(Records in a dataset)
┌──

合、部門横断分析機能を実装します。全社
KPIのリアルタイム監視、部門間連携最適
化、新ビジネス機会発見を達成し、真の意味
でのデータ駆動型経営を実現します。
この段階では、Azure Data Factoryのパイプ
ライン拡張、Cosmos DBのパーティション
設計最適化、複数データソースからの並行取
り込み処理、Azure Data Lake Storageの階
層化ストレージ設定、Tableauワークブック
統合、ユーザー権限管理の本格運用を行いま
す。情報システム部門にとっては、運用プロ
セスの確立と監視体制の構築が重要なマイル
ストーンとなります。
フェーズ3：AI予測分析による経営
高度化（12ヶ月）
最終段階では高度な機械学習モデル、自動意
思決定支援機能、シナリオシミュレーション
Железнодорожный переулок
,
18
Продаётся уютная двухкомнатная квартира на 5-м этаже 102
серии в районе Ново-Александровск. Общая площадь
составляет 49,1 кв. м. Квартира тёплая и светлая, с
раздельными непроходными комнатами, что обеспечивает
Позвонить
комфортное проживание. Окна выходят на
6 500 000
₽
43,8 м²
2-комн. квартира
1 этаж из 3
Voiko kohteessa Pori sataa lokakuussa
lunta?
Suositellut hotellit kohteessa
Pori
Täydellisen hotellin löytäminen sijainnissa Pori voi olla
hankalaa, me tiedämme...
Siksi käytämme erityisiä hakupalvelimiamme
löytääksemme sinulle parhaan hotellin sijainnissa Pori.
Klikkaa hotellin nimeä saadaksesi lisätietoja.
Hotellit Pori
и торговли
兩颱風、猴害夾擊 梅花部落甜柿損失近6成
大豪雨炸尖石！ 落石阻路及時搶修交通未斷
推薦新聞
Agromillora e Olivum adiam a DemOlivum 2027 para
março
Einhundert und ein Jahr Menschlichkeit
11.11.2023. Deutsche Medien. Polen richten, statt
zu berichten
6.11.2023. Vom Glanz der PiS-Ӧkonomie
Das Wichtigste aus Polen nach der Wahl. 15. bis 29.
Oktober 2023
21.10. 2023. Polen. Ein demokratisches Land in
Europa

└──

** WHAT YOU NEED TO DO **
Write out every line of the records above verbatim, with no changes.

** SOLUTION TO THE EXERCISE **
合、部門横断分析機能を実装します。全社
KPIのリアルタイム監視、部門間連携最適
化、新ビジネス機会発見を達成し、真の意味
でのデータ駆動型経営を実現します。
この段階では、Azure Data Factoryのパイプ
ライン拡張、Cosmos DBのパーティション
設計最適化、複数データソースからの並行取
り込み処理、Azure Data Lake Storageの階
層化ストレージ設定、Tableauワークブック
統合、ユーザー権限管理の本格運用を行いま
す。情報システム部門にとっては、運用プロ
セスの確立と監視体制の構築が重要なマイル
ストーンとなります。
フェーズ3：AI予測分析による経営
高度化（12ヶ月）
最終段階では高度な機械学習モデル、自動意
思決定支援機能、シナリオシミュレーション
Железнодорожный переулок
,
18
Продаётся уютная двухкомнатная квартира на 5-м этаже 102
серии в районе Ново-Александровск. Общая площадь
составляет 49,1 кв. м. Квартира тёплая и светлая, с
раздельными непроходными комнатами, что обеспечивает
Позвонить
комфортное проживание. Окна выходят на
6 500 000
₽
43,8 м²
2-комн. квартира
1 этаж из 3
Voiko kohteessa Pori sataa lokakuussa
lunta?
Suositellut hotellit kohteessa
Pori
Täydellisen hotellin löytäminen sijainnissa Pori voi olla
hankalaa, me tiedämme...
Siksi käytämme erityisiä hakupalvelimiamme
löytääksemme sinulle parhaan hotellin sijainnissa Pori.
Klikkaa hotellin nimeä saadaksesi lisätietoja.
Hotellit Pori
и торговли
兩颱風、猴害夾擊 梅花部落甜柿損失近6成
大豪雨炸尖石！ 落石阻路及時搶修交通未斷
推薦新聞
Agromillora e Olivum adiam a DemOlivum 2027 para
março
Einhundert und ein Jahr Menschlichkeit
11.11.2023. Deutsche Medien. Polen richten, statt
zu berichten
6.11.2023. Vom Glanz der PiS-Ӧkonomie
Das Wichtigste aus Polen nach der Wahl. 15. bis 29.
Oktober 2023
21.10. 2023. Polen. Ein demokratisches Land in
Europa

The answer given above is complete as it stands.